Günay’ın avukatlarının bakanlığın görüşüne karşı AYM’ye sunduğu dilekçede ise tutuklama tedbirinin gerçek amacının hükümet politikalarıyla uyumlu bir basın oluşturmak ve bazı hassas konularda haber yapılmasını cezalandırmak olduğunu ifade edildi. Dilekçede, “Cumhuriyet gazetesinin hedef alınmasının bir diğer nedenini de gazetenin Türkiye’de eleştirel habercilik yönünden sembolik bir anlam taşımasıdır” denildi.
ALPAY VE ALTAN
AYM, aynı zamanda Şahin Alpay ve Mehmet Altan'la ilgili de kararını verecek. Eski Zaman gazetesi yazarı Şahin Alpay, 'FETÖ terör örgütüne üye olmak' iddiasıyla 31 Temmuz 2016’da tutuklandı. Köşe yazılarının delil olarak girdiği iddianamede adı geçen yazarların, yazılarında darbe mesajı verdikleri, hükümeti itibarsızlaştırmaya çalıştıkları öne sürüldü. Gazeteci yazar Mehmet Altan ise 22 Eylül 2016’da 'Türkiye Cumhuriyeti hükümetini ortadan kaldırmaya veya görevini yapmasını engellemeye teşebbüs etme ve terör örgütüne üye olmak' suçundan tutuklandı.

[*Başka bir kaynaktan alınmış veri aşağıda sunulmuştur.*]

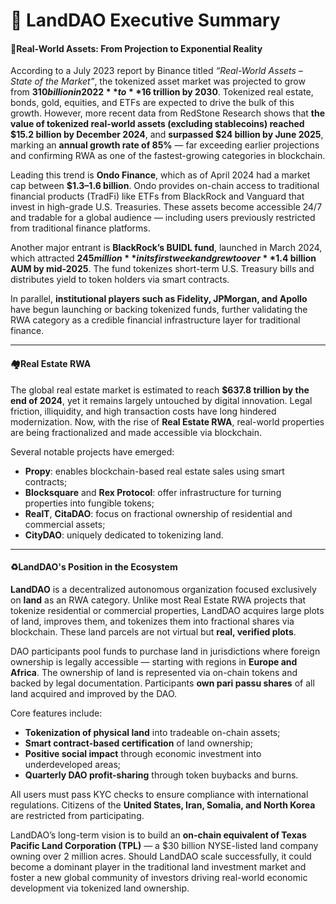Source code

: # 📃 LandDAO Executive Summary

#### 📖Real-World Assets: From Projection to Exponential Reality <a href="#real-world-assets-from-projection-to-exponential-reality" id="real-world-assets-from-projection-to-exponential-reality"></a>

According to a July 2023 report by Binance titled _“Real-World Assets – State of the Market”_, the tokenized asset market was projected to grow from **$310 billion in 2022** to **$16 trillion by 2030**. Tokenized real estate, bonds, gold, equities, and ETFs are expected to drive the bulk of this growth. However, more recent data from RedStone Research shows that **the value of tokenized real-world assets (excluding stablecoins) reached $15.2 billion by December 2024**, and **surpassed $24 billion by June 2025**, marking an **annual growth rate of 85%** — far exceeding earlier projections and confirming RWA as one of the fastest-growing categories in blockchain.

Leading this trend is **Ondo Finance**, which as of April 2024 had a market cap between **$1.3–1.6 billion**. Ondo provides on-chain access to traditional financial products (TradFi) like ETFs from BlackRock and Vanguard that invest in high-grade U.S. Treasuries. These assets become accessible 24/7 and tradable for a global audience — including users previously restricted from traditional finance platforms.

Another major entrant is **BlackRock’s BUIDL fund**, launched in March 2024, which attracted **$245 million** in its first week and grew to over **$1.4 billion AUM by mid-2025**. The fund tokenizes short-term U.S. Treasury bills and distributes yield to token holders via smart contracts.

In parallel, **institutional players such as Fidelity, JPMorgan, and Apollo** have begun launching or backing tokenized funds, further validating the RWA category as a credible financial infrastructure layer for traditional finance.

***

#### 🏘️Real Estate RWA <a href="#real-estate-rwa" id="real-estate-rwa"></a>

The global real estate market is estimated to reach **$637.8 trillion by the end of 2024**, yet it remains largely untouched by digital innovation. Legal friction, illiquidity, and high transaction costs have long hindered modernization. Now, with the rise of **Real Estate RWA**, real-world properties are being fractionalized and made accessible via blockchain.

Several notable projects have emerged:

* **Propy**: enables blockchain-based real estate sales using smart contracts;
* **Blocksquare** and **Rex Protocol**: offer infrastructure for turning properties into fungible tokens;
* **RealT**, **CitaDAO**: focus on fractional ownership of residential and commercial assets;
* **CityDAO**: uniquely dedicated to tokenizing land.

***

#### ♻️LandDAO's Position in the Ecosystem <a href="#landdaos-position-in-the-ecosystem" id="landdaos-position-in-the-ecosystem"></a>

**LandDAO** is a decentralized autonomous organization focused exclusively on **land** as an RWA category. Unlike most Real Estate RWA projects that tokenize residential or commercial properties, LandDAO acquires large plots of land, improves them, and tokenizes them into fractional shares via blockchain. These land parcels are not virtual but **real, verified plots**.

DAO participants pool funds to purchase land in jurisdictions where foreign ownership is legally accessible — starting with regions in **Europe and Africa**. The ownership of land is represented via on-chain tokens and backed by legal documentation. Participants **own pari passu shares** of all land acquired and improved by the DAO.

Core features include:

* **Tokenization of physical land** into tradeable on-chain assets;
* **Smart contract-based certification** of land ownership;
* **Positive social impact** through economic investment into underdeveloped areas;
* **Quarterly DAO profit-sharing** through token buybacks and burns.

All users must pass KYC checks to ensure compliance with international regulations. Citizens of the **United States, Iran, Somalia, and North Korea** are restricted from participating.

LandDAO’s long-term vision is to build an **on-chain equivalent of Texas Pacific Land Corporation (TPL)** — a $30 billion NYSE-listed land company owning over 2 million acres. Should LandDAO scale successfully, it could become a dominant player in the traditional land investment market and foster a new global community of investors driving real-world economic development via tokenized land ownership.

Verilecek karar, arasında Cumhuriyet İcra Kurulu Başkanı Akın Atalay, Genel Yayın Yönetmeni Murat Sabuncu ve muhabir Ahmet Şık’ın bulunduğu tutuklu gazeteciler için emsal niteliğinde olacak.
TUTUKLU AYM ÜYESİNİN BAŞVURUSU
Anayasa Mahkemesi, ayrıca 4 Ağustos 2016’da bizzat ihraç ettiği tutuklu üyesi Alparslan Altan’ın şikâyetini de görüşecek. Kişi hürriyeti ve güvenliği hakkının ihlal edildiğini öne süren Altan, hukuka aykırı bir şekilde meslekten çıkarma kararı verilmesi nedeniyle adil yargılanma ve özel hayata saygı haklarının ihlal edildiğini savundu.